The Crown argues that various shells bound for Syria in 2015 were then smuggled into ISIS hands.

Shaban says the shells have not been traced.

But, as a former member of Canada’s legislature, Mr Shaban believes he knows who is responsible.

Mr Shaban, who is now an administrator at a Toronto think tank, is named in the indictment as Shaloun Shaban Associates, which is an offshore company registered in Cyprus.

It says Mr Shaban acted as manager of the company while it used “the spoils of war” to operate illegal weapons.

“There are two separate companies – I have a company that I have tried to be successful in the Middle East. My company employs many people and provides them with decent incomes and I believe the company’s existence is well respected,” he said.

“The other is a shell company, a brand new company, established with very little support from me, of my own initiative.

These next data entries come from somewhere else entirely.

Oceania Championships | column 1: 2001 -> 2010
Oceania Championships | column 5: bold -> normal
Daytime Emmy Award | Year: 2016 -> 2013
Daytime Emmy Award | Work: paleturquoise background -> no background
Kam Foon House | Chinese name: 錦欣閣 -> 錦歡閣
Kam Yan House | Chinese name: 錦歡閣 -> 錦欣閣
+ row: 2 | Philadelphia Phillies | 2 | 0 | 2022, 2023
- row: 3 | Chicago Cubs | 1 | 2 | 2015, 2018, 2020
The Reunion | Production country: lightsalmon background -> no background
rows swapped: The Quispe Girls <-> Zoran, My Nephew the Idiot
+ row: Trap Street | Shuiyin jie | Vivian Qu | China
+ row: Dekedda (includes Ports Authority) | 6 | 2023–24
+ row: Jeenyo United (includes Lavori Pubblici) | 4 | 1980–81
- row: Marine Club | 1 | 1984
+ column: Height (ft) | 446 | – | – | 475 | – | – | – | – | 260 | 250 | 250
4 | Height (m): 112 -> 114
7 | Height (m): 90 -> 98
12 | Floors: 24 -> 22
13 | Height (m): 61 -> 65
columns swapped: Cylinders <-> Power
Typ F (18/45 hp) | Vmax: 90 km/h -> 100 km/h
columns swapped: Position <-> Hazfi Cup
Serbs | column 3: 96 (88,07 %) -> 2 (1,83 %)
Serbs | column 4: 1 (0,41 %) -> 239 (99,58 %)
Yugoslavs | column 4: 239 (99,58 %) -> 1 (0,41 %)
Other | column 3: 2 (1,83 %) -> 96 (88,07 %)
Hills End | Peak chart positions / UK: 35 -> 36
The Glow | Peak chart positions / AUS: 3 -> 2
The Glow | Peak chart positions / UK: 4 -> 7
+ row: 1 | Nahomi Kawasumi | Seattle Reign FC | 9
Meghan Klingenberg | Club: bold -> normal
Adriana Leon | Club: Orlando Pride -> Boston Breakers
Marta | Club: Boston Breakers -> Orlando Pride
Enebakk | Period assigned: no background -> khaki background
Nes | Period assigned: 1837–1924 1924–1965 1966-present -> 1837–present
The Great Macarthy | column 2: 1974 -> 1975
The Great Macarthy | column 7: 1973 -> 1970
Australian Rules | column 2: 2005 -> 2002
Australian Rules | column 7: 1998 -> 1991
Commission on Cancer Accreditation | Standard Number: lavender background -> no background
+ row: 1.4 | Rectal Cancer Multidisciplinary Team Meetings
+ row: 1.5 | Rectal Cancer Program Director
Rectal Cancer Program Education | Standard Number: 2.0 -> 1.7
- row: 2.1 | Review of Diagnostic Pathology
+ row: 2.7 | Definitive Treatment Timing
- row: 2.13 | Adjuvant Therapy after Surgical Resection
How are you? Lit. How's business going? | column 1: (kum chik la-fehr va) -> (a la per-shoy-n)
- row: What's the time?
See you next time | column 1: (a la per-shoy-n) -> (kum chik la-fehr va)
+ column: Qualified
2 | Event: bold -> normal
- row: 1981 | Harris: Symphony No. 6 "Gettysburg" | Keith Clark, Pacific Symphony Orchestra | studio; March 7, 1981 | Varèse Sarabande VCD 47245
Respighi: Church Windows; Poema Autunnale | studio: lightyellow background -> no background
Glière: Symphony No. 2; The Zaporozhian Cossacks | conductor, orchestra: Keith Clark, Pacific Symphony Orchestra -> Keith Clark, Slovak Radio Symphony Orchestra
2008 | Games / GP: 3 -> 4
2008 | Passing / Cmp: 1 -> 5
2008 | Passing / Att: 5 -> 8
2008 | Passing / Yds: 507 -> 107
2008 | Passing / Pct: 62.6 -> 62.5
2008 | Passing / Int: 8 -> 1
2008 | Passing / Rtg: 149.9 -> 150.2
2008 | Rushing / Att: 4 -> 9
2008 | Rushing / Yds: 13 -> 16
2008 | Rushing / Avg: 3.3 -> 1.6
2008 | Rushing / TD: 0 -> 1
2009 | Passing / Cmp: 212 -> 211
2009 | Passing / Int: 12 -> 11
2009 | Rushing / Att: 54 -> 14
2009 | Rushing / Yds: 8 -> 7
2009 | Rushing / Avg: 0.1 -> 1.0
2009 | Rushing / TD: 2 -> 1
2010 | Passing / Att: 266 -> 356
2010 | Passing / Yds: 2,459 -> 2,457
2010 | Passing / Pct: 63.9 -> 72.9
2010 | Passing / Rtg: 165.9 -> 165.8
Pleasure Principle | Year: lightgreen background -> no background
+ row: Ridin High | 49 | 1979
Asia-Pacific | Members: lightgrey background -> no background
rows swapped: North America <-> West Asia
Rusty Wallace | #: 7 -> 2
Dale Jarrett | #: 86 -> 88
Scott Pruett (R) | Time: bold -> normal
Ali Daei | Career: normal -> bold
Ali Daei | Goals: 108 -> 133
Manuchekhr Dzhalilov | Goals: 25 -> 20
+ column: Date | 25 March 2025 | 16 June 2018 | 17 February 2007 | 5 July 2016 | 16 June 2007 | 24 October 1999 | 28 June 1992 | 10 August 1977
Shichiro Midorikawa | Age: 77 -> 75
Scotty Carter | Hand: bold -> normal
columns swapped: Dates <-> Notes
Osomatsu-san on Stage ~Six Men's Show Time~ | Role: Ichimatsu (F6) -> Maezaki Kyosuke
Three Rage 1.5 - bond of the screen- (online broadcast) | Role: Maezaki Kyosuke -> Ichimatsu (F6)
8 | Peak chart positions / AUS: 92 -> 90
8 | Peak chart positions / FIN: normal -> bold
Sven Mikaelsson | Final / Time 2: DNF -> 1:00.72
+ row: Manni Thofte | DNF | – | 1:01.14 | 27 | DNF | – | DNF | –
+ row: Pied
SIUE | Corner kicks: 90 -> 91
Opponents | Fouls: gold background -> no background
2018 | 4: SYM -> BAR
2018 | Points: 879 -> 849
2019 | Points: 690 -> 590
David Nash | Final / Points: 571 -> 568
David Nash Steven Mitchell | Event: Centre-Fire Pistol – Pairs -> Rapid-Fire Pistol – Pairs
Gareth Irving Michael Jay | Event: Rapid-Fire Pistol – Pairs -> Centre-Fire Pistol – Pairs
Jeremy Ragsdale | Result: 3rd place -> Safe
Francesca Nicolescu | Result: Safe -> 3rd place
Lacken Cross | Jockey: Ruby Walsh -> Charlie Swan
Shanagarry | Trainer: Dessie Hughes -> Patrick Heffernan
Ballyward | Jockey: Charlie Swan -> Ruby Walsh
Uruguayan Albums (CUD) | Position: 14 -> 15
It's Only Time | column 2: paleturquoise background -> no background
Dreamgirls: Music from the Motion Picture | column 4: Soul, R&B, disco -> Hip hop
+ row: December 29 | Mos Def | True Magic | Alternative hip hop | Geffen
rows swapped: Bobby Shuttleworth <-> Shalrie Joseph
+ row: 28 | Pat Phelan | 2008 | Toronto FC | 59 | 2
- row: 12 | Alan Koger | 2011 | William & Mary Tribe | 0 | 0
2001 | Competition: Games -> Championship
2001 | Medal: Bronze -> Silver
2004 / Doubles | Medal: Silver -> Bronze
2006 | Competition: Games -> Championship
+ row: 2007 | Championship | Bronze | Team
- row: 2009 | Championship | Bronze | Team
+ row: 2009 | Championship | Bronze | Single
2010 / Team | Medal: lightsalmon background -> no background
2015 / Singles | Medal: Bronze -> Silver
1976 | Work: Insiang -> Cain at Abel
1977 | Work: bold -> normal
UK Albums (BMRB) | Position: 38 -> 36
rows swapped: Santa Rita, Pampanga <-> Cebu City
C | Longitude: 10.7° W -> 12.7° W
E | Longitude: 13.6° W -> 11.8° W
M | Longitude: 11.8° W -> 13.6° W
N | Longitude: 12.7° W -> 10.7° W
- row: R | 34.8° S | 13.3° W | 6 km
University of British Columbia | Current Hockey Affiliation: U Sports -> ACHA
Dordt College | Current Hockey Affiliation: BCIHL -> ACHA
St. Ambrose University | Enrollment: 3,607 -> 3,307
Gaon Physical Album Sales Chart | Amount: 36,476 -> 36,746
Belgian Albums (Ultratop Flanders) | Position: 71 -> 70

“It is absolutely not my intention to participate in the illegal activities of this company, which is currently under a restraining order,” he added.

The Crown alleges that, by owning the two companies, Mr Shaban knew they were smuggling the shells to Syria.

Mr Shaban denies being a drug trafficker.

“I have no drug connection, I have never been convicted of a crime related to drugs,” he said.

“My professional and social lives in Canada and Lebanon have been entirely open and transparent. This same transparency is all over my business activities.”

Mr Shaban said he had no idea why the shells, which he alleges are just as effective as munitions from North Korea and Russia, were being shipped to Syria in 2015.

“It may be the explanation why the shells made their way from Canada to Syria via Turkey and Cyprus,” he added.

“However, it is a different matter whether Syria was purchasing ammunition from Canada or from anywhere else in the world, and why or why not, I do not know.”

Mr Shaban is not only the man named in the indictment – he is also the company’s legal representative.

“I didn’t open the company until 10 months before it was closed by the Bank of Cyprus, on several grounds,” he said.

“One of the reasons the company was closed by the Bank of Cyprus was that I had signed a mortgage on an apartment as a share holder.

“As a consequence of this breach of corporate law I was issued a total of two suspension notices from my bank,” he added.